Are you confused yet? If you are, that’s ok. Many music licensing companies such as Marmoset's artist music licensing have paid their artists to date over $20M in royalties. They strongly encourage new artists to use platforms to self-release their music and assist them in understanding the process of doing so. Afterward, if the artist requires any help when getting established, they can license their music for many projects through the company if they desire. 

Any music artist who wants to self-release their original music can solely or work with a licensing company. Each option allows you to network with creatives and exposes your music to gain work as a musician potentially. There are advantages to both, such as with licensing, they handle most of the legalities so that you can also focus on what you do best - creating music.

Popular streaming platforms, including Spotify, Apple Music, or Bandcamp, also have their own departments that take care of the mechanical licensing needed for streaming. Usually, they become what is known as a “blanket licensee,” and they pay in their fees to the Mechanical Licensing Collective (MLC)

If the independent artists want to release their music through popular music streaming platforms like Apple Music, Spotify, and Pandora, it has to be done through the distributors. For instance, if you were to stream your music through Spotify and are not under any label or distributor, you will need to get in touch with one of the Spotify distributors. The distributors will take care of licensing, delivering your music, and royalty collection.

There are also some streaming platforms like Tidal, currently owned by Jay Z, which allow the independent artists to upload their music without a distributor. On Tidal and similar music streaming platforms, the artists can buy various subscription plans and proceed with easy licensing processes that are curated with various personalization tools to provide all the required resources for promoting their music without losing the rights of it. 

When you self-release your music, you hold all power and rights and will be the only one to collect any royalties when permitting licenses to third parties. However, if you decide to license, you must research the streaming platforms and licensing companies before choosing which to go with to license and stream your original music. 

Not all of them handle the licensing methods the same way, which is why you will gain more knowledge in doing so independently. There are also other factors to consider, such as if they feature artists in your genre or style of music, how much they pay their artists, and how much of the licensing or streaming process is handled by you.


Independent musicians have the option to negotiate their terms when licensing for their streaming revenues. When working with a licensing company or streaming platform, they may have fees already set up, or they may negotiate on your behalf, so take some time to review their payout process.

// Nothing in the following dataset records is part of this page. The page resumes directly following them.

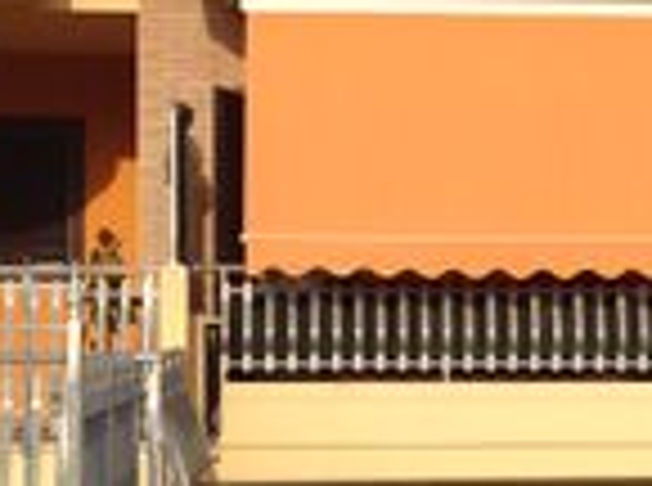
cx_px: 643
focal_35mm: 137
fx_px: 2574
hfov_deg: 14.2
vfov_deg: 10.8
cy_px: 256
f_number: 2.4
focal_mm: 4.12
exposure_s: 1/1466
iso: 50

The licenses can be exclusive, meaning that whoever obtains the license gets the music rights, and you cannot allow anyone else to use that music. They can also be non-exclusive, where you can utilize the same musical track to more than one licensee. Musicians even have the option to negotiate to receive their fee upfront.

While music licensing and promoting your music through streaming can seem challenging, taking some time to understand the process will help you feel more equipped when choosing to work with a licensing company or streaming platform. If you ever run into trouble or feel that you are just too confused, you can always reach out to a fellow musician or even a music lawyer or someone who can understand legal rights and contracts to assist you.